Maybe we did lose roomers once or twice.  But oh!  If only they could have known him, perhaps their own illnesses would have been easier to bear.  I know our family will always be grateful to have known him.  From this man we learned what it was to accept the bad without complaint and the good with total gratitude to God.

Recently I visited a friend who has a greenhouse.  As she showed me her flowers, we came to the most beautiful one of all, a golden chrysanthemum that was bursting with blooms.  To my great surprise, it was growing in an old dented, rusty bucket.  I thought to myself, “If this were my plant, I would put it in the loveliest container I had!” But my green-thumbed friend changed my mind.  “I ran short of pots,” she explained, “and knowing how beautiful this one would be, I thought it wouldn't mind starting out in this old pail.  It’s just for a little while, till I can put it out in the garden.”

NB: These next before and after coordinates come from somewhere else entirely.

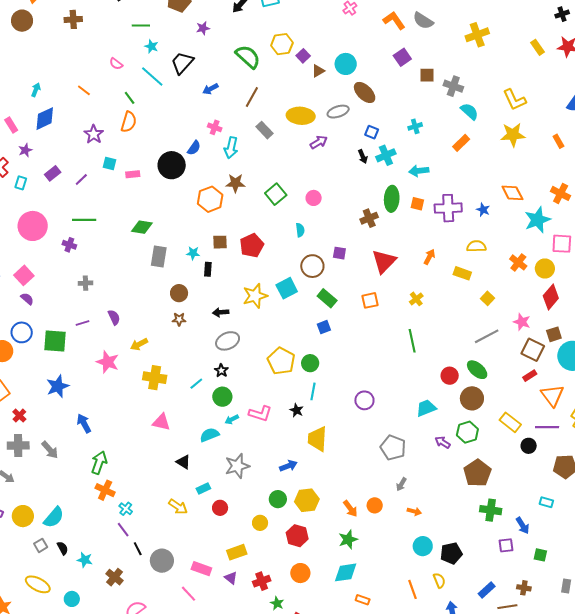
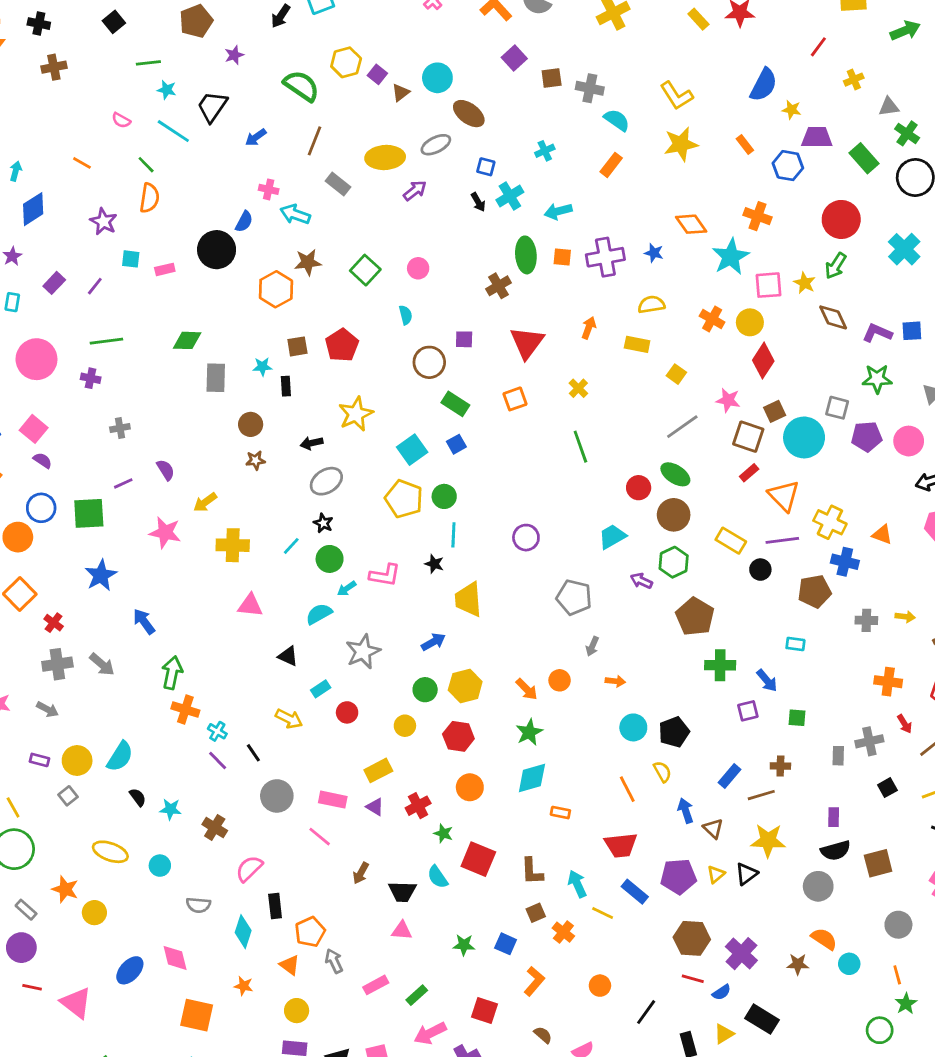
cyan arrow: (231, 148) -> (295, 214), turned 105
cyan square: (287, 288) -> (412, 450), moved
gray square: (41, 545) -> (68, 796), moved
black line: (138, 549) -> (253, 753), moved

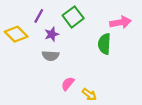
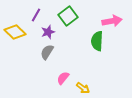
gray semicircle: (51, 56) -> (47, 52), turned 119

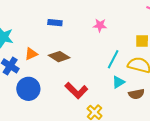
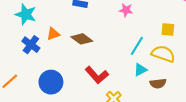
blue circle: (28, 89) -> (51, 82), moved

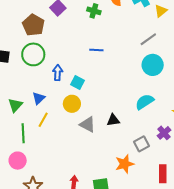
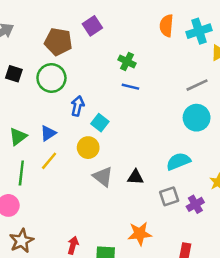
green cross: (94, 11) -> (127, 61), moved
brown pentagon: (33, 25) -> (58, 42), turned -30
gray square: (141, 144) -> (169, 196), moved

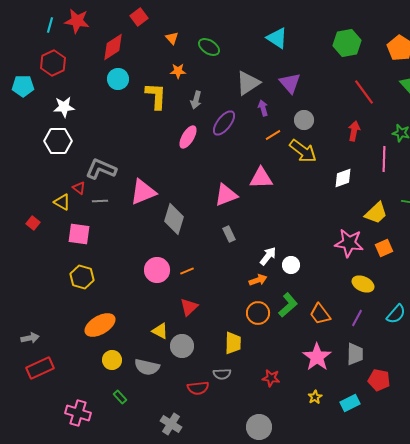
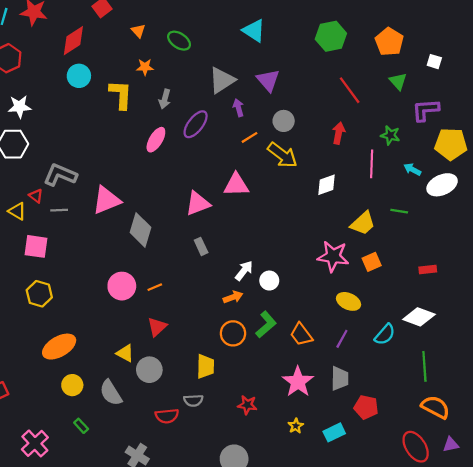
gray semicircle: (147, 367) -> (111, 393), turned 45
pink cross: (78, 413) -> (35, 443), turned 30

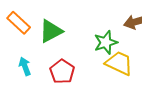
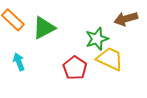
red pentagon: (62, 71) -> (75, 68), moved

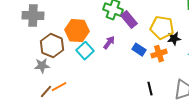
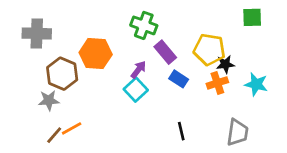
purple rectangle: (129, 20) -> (165, 52), moved
cyan square: (85, 51) -> (136, 90), moved
orange cross: (159, 54) -> (217, 83), moved
black line: (150, 89) -> (181, 131), moved

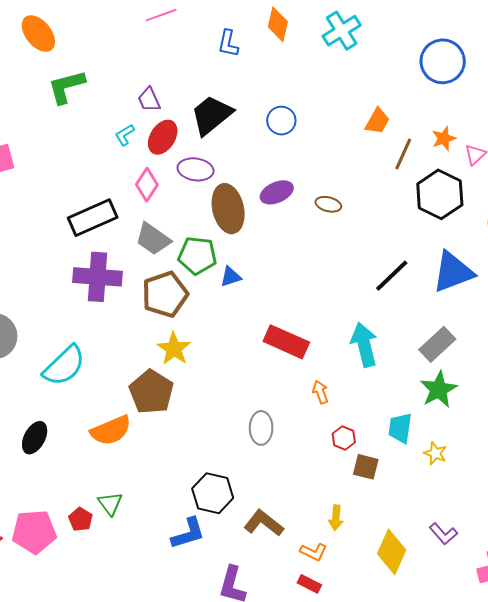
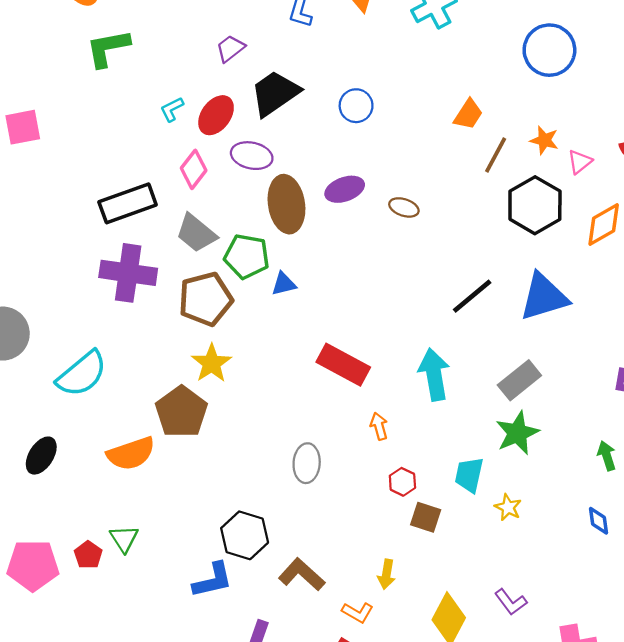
purple trapezoid: (149, 100) -> (230, 48), moved, turned 72
orange star: (444, 138) -> (544, 140), turned 30

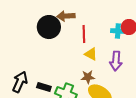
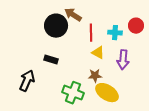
brown arrow: (66, 16) -> (73, 15), turned 36
cyan cross: (118, 31) -> (115, 33), moved
black rectangle: (44, 87) -> (51, 60), moved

She must have wondered why I was laughing so spontaneously and happily, but at that moment I was imagining a similar scene in heaven.  “Here’s an especially beautiful one,” God might have said when he came to the soul of that sweet old fisherman.  “He’s so beautiful that surely he won't mind starting out in this small body.”

Let us learn to love and live in the image and likeness of our Creator.  “For man looks on the outward appearance, but The Lord looks on the heart.” (II Corinthians 10:7b) Profound truth.

Sisters and brothers, be continually blessed, and please (above all else) MAKE SURE YOU ARE READY TO MEET OUR SOON COMING KING.  Maranatha!